Problem & Context
The MBPY utility enables schools to populate Google Spreadsheets and Google BigQuery with ManageBac data. To do this, MBPY must authenticate with the school's Google Cloud Platform (GCP) domain.
The following instructions explain how to connect MBPY to your school's GCP.
Creating a Service Account
A service account is a special account within GCP that allows applications to authenticate and interact with Google services. A user with Administrator privileges must create this account. Once set up, MBPY will use it for authentication.
The service account is required for either BigQuery or Spreadsheet services.
Steps to Create a Service Account
- Access the GCP dashboard
- Create a project, for example called "MBPY project". A project is the container for settings in the GCP, and will become the parent container for the service account that will be created in the next steps.
- Help on creating and managing projects is available via GCP help docs.

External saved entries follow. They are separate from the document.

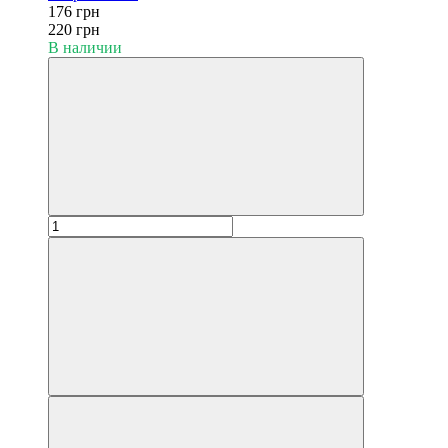
176 грн
220 грн
В наличии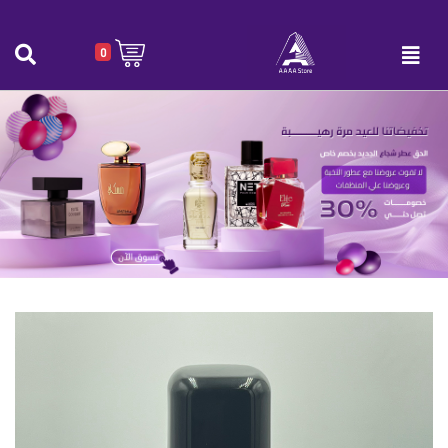
0
عطر DILINA Rose للجنسين 75 مل
الرئيسية
|
عطر DILINA Rose للجنسين 75 مل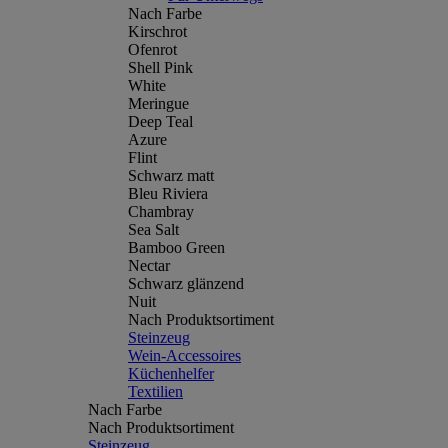
Nach Farbe
Kirschrot
Ofenrot
Shell Pink
White
Meringue
Deep Teal
Azure
Flint
Schwarz matt
Bleu Riviera
Chambray
Sea Salt
Bamboo Green
Nectar
Schwarz glänzend
Nuit
Nach Produktsortiment
Steinzeug
Wein-Accessoires
Küchenhelfer
Textilien
Nach Farbe
Nach Produktsortiment
Steinzeug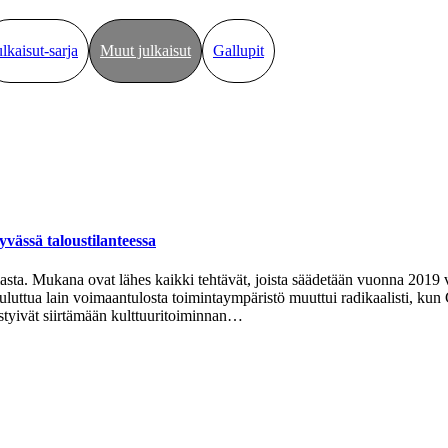
ulkaisut-sarja
Muut julkaisut
Gallupit
yvässä taloustilanteessa
sta. Mukana ovat lähes kaikki tehtävät, joista säädetään vuonna 2019 v
 kuluttua lain voimaantulosta toimintaympäristö muuttui radikaalisti,
ystyivät siirtämään kulttuuritoiminnan…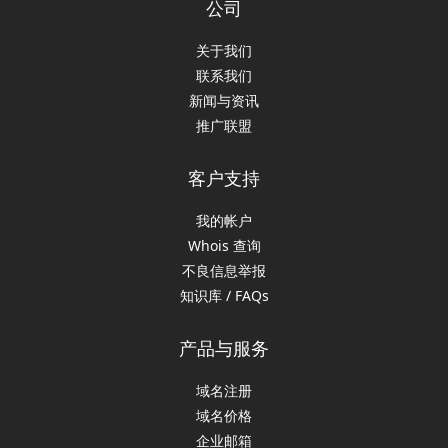
公司
关于我们
联系我们
新闻与资讯
推广联盟
客户支持
我的帐户
Whois 查询
不良信息举报
知识库 / FAQs
产品与服务
域名注册
域名价格
企业邮箱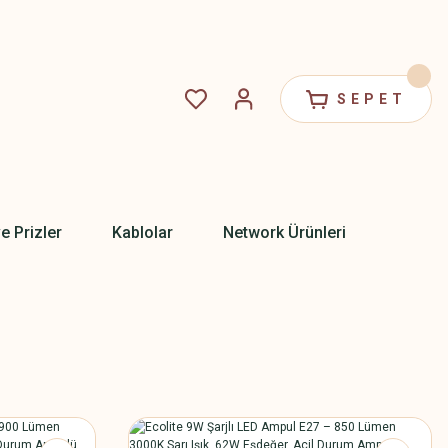
SEPET
ve Prizler
Kablolar
Network Ürünleri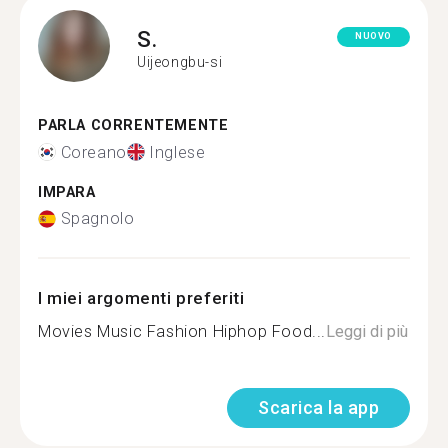
S.
NUOVO
Uijeongbu-si
PARLA CORRENTEMENTE
Coreano
Inglese
IMPARA
Spagnolo
I miei argomenti preferiti
Movies Music Fashion Hiphop Food...
Leggi di più
Scarica la app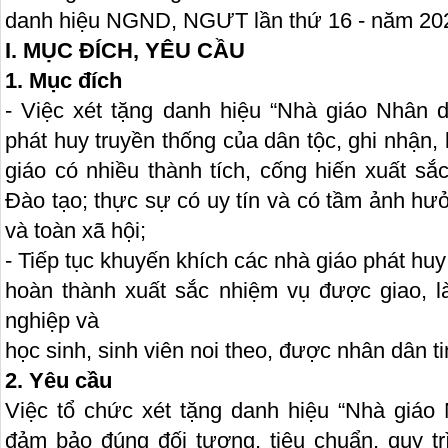
danh hiệu NGND, NGƯT lần thứ 16 - năm 202
I. MỤC ĐÍCH, YÊU CẦU
1. Mục đích
- Việc xét tặng danh hiệu “Nhà giáo Nhân 
phát huy truyền thống của dân tộc, ghi nhận,
giáo có nhiều thành tích, cống hiến xuất s
Đào tạo; thực sự có uy tín và có tầm ảnh hư
và toàn xã hội;
- Tiếp tục khuyến khích các nhà giáo phát huy
hoàn thành xuất sắc nhiệm vụ được giao, 
nghiệp và
học sinh, sinh viên noi theo, được nhân dân t
2. Yêu cầu
Việc tổ chức xét tặng danh hiệu “Nhà giáo 
đảm bảo đúng đối tượng, tiêu chuẩn, quy trì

- Navigate to "IAM" (Identity Access Management) area, and navigate to that area within the project
- Go to "Service Accounts" section of the IAM area of the project.
- Click "Create Service Account"
- Google help file for creating service accounts is here.

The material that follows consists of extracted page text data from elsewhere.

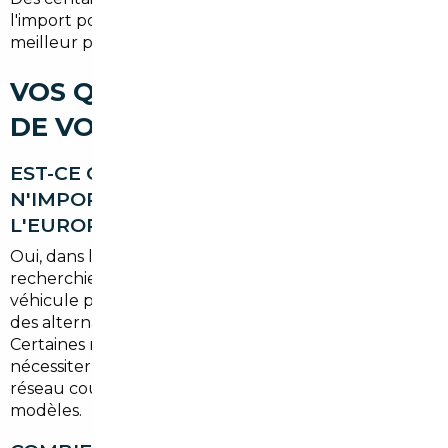
l'import pour accéder à un meilleur véhicule au
meilleur prix. Pourquoi pas vous ?
VOS QUESTIONS SUR L'IMPORT
DE VOITURE À DOURDAN
EST-CE QUE JE PEUX IMPORTER
N'IMPORTE QUEL MODÈLE DEPUIS
L'EUROPE ?
Oui, dans la très grande majorité des cas. Que vous
recherchiez une citadine, un SUV, un utilitaire ou un
véhicule premium, les marchés européens offrent
des alternatives pour presque tous les segments.
Certaines motorisations très spécifiques peuvent
nécessiter une recherche plus longue, mais notre
réseau couvre un large éventail de marques et de
modèles.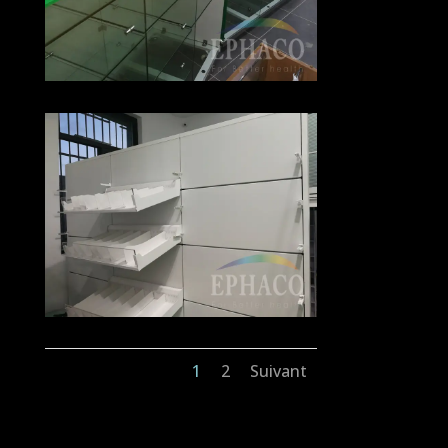
1
2
Suivant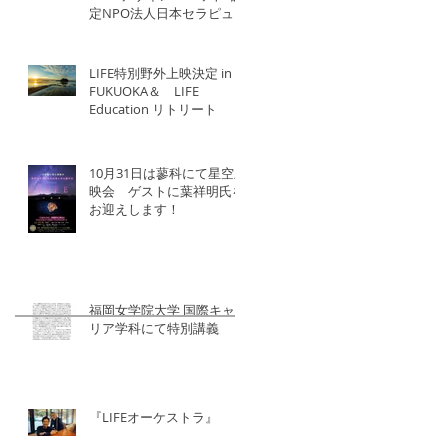
定NPO法人日本セラピュー
ティック協会×北洋建設
LIFE特別野外上映決定 in
FUKUOKA＆ LIFE
Education リトリート
10月31日は蓼科にて星空上
映会 ゲストに葉祥明氏を
お迎えします！
福岡女学院大学 国際キャ
リア学科にて特別講義
『LIFEオーケストラ』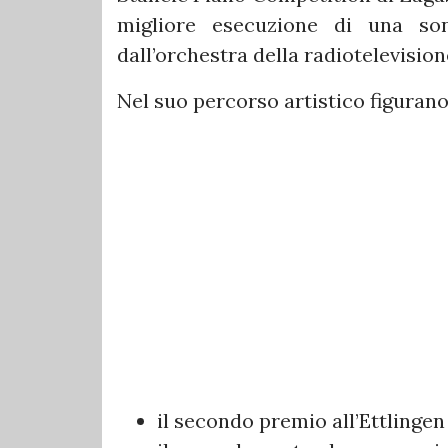
migliore esecuzione di una so
dall’orchestra della radiotelevision
Nel suo percorso artistico figurano
il secondo premio all’Ettlinge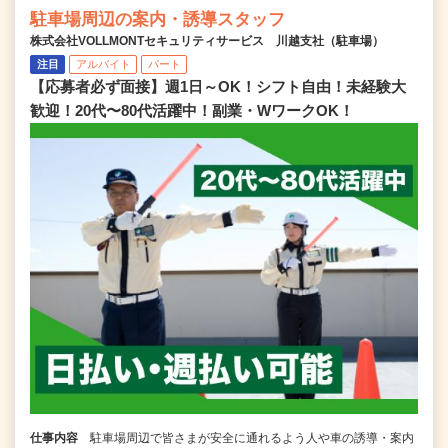
駐車場周辺の案内・誘導スタッフ
株式会社VOLLMONTセキュリティサービス 川越支社（駐車場）
注目
アルバイト
パート
【応募者必ず面接】週1日～OK！シフト自由！未経験大
歓迎！20代〜80代活躍中！副業・WワークOK！
仕事内容
駐車場周辺で皆さまが安全に通れるよう人や車の誘導・案内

- Fill out the service account name, ID, and description as desired
- Granting access to project or granting users to the service account is optional
- Download the service account credentials
- Click on the three dots of the service account, and select "Manage Keys"
- Click "Add Key"
- "Create new key"
- Key type: JSON
- The credentials will download to your computer
- This is the credentials file
For BigQuery Services
-
Assign permissions in IAM
-
In GCP, go to IAM & Admin (make sure you are on the project created for MB)
-
Click "Grant Access"
-
Add the service account you created earlier as 'New principal'
-
Give it an 'Data Editor' role
-
Give it the `bigquery.jobs.create` permission
-
-
Grant Access to BG
-
In BQ, create a dataset for MB, if not already,
-
Right-click and click on 'Copy ID'
-
Include this dataset ID in an email with the credentials file
-
The credentials file should be securely shared with your school's technology administrator, preferably via encrypted email.
For Spreadsheet Services
If this service account will be used to populate a Google Spreadsheet, please follow these additional instructions.
Enable Google Sheets API
If the service account will be used to populate Google Spreadsheets, follow these steps.
Follow these steps to allow the service account to access Google Spreadsheet APIs:
- With the project created in the previous step active, navigate to "APIs & Services"
- Click on "Enabled APIs & Services"
- Click "Enable APIs and Services"
- Type "Sheets" in the search bar
- Enable the "Google Sheets API"
Share spreadsheet with the service account
MBPY will populate a blank spreadsheet, which you can create yourself, and then share with the service account. These are the steps to activate the APIs for the service account:
- Navigate to the "IAM" and "Service Accounts"
- In the list of service accounts, there is an email address corresponding to the service account created that ends with `gserviceaccount.com`.
- Share the spreadsheet with this email address (with edit rights), in exactly the same way you would share with an individual.
Now the service account can be used to keep the spreadsheet updated.
Configure MBPY to use credentials
If you are setting up MBPY yourself, follow these steps. If using a service provided by Schools Technology, simply send the credentials file to your Faria contact.
- Place the downloaded files into a known location to you.
- Inspect the help file for the gspread loader:`mbpy extract - gspread --help` which contains the names of the environment variables that need to be set, specifically `MBPY_GSPREAD_SERVICE_ACCOUNT_PATH`.
- Set these variables in the configuration environment file.